Iran’s patron Russia announces that it will permit foreign naval convoys in international waters but will henceforth help defend Iran against any direct attacks on its territory. It hints vaguely about its nuclear deterrent, and it sends nuclear submarines into the Gulf, armed with conventional ballistic, cruise missiles and ground-to-air missiles.

The day after this announcement, Iran launches devastating conventional air, missile and drone attacks on Israel, with assistance from Hamas and Hezbollah. Israeli civilian casualties are in the tens of thousands.

Israel is left with the choice of licking its wounds or risking, at best, a limited war with Russia. The US and NATO face the same choice. The fate of the Middle East, the global economy, and perhaps humanity rests in Bibi Netanyahu’s hands and the hands of a US President who, until the last seven months, never had any direct foreign-policy or military experience at all.

* * *

I’ll stop here for now.
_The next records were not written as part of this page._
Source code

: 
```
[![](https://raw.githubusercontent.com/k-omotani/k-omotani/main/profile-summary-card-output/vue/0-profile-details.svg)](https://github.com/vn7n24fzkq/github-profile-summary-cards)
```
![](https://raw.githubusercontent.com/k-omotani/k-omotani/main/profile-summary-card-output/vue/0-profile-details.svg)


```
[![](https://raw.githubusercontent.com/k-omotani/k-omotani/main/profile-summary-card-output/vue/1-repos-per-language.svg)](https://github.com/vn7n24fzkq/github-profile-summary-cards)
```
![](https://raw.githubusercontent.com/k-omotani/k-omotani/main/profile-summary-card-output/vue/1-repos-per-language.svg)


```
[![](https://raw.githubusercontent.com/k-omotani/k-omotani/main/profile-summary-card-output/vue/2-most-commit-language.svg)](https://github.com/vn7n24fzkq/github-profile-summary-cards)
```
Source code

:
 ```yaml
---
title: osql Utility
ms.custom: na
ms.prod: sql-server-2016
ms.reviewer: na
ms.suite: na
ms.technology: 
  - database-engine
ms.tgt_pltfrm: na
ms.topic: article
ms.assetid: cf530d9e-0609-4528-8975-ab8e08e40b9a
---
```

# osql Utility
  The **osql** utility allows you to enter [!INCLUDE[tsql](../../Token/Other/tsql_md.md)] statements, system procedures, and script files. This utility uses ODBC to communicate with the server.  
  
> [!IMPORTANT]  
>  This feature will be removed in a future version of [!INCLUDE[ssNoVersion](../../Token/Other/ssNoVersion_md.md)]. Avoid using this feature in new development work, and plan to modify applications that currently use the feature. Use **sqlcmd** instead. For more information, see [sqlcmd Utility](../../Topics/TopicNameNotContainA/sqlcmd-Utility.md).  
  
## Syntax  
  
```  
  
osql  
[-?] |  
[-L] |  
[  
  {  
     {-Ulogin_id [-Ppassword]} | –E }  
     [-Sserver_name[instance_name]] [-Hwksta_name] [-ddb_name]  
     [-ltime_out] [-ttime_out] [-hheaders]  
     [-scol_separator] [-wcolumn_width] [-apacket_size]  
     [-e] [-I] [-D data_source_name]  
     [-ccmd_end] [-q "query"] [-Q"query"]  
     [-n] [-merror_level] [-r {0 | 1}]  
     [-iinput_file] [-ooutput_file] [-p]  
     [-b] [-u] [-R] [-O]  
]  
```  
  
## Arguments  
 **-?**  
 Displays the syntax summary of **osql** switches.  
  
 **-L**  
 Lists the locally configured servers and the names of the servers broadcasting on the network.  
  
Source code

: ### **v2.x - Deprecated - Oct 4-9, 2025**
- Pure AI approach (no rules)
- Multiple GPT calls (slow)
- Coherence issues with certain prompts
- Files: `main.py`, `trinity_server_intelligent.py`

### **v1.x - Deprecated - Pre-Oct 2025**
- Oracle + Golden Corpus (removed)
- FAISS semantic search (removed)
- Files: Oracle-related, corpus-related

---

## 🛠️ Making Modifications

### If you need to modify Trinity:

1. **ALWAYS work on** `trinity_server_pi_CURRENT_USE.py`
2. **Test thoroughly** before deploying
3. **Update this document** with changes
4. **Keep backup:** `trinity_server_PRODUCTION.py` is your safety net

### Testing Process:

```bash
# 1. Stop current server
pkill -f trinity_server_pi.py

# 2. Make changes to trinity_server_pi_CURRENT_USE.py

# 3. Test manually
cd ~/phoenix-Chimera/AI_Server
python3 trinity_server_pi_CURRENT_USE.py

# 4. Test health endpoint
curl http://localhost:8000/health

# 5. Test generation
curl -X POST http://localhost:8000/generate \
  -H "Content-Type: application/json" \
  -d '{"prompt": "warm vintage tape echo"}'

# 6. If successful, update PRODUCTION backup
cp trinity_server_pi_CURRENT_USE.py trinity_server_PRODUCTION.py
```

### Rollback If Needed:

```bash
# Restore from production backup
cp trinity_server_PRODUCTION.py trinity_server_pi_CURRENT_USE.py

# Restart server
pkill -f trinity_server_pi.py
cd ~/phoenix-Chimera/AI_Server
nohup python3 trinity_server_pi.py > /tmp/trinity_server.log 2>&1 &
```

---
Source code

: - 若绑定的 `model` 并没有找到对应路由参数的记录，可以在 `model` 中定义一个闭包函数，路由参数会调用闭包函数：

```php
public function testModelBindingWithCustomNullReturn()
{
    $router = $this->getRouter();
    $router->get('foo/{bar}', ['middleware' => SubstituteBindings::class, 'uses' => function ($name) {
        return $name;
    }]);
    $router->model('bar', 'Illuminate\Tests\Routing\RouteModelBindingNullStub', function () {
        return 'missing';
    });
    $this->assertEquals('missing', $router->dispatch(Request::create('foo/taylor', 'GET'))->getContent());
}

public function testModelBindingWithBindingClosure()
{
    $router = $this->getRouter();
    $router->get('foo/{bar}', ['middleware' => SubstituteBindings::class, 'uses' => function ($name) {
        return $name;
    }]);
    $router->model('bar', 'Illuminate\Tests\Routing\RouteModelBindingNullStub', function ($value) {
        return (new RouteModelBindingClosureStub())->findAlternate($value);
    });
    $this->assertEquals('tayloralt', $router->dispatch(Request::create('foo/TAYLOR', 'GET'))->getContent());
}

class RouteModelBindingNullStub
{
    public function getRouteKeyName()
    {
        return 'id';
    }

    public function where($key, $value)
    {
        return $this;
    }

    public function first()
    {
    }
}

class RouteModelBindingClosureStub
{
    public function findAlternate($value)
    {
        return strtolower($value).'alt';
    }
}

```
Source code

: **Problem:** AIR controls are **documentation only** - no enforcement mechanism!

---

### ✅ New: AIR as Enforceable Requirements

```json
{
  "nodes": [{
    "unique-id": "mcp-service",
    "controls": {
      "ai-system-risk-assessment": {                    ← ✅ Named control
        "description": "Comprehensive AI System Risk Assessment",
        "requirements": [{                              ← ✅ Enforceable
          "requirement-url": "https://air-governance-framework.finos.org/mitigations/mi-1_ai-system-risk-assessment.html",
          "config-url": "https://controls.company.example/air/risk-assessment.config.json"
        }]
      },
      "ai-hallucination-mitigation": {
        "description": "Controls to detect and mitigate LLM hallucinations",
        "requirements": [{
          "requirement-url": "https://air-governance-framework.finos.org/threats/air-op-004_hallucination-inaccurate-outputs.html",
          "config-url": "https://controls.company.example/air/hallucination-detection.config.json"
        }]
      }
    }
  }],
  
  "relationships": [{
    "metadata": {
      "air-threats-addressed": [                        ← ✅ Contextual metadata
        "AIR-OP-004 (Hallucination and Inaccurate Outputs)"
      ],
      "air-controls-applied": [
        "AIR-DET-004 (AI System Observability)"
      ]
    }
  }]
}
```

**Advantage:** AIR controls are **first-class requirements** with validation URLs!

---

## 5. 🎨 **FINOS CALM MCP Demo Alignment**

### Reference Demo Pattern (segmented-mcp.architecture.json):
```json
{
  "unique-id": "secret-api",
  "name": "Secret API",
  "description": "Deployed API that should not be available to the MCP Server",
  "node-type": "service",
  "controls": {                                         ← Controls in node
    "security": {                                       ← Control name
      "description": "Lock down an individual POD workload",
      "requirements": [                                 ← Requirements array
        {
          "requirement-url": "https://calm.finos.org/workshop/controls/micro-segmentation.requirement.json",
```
I won’t mention the very real possibility of this kind of scenario spiraling into the global nuclear holocaust that cooler heads in the US and Soviet Union avoided in October 1962.

That disaster, of course, now seems remote. But it would seem a lot less remote if a much more plausible scenario like this played out.

Our realistic scenario illustrates two basic truths that every American who lived through the last twelve years should know. First, the best laid plans of mice and men—especially military plans—“gang aft aglee.” Second, unless your enemy is a basket case like Qaddafi, wars are much easier to get into than out of.

So before you pull the lever for Mitt, think of this chain of events—one of several possible worst cases—along with the more pleasant possibility of Mitt turning out to be Jon Huntsman, Jr., in disguise. (And recall that Huntsman himself had seven years of real foreign-policy experience, plus six years of international business experience.)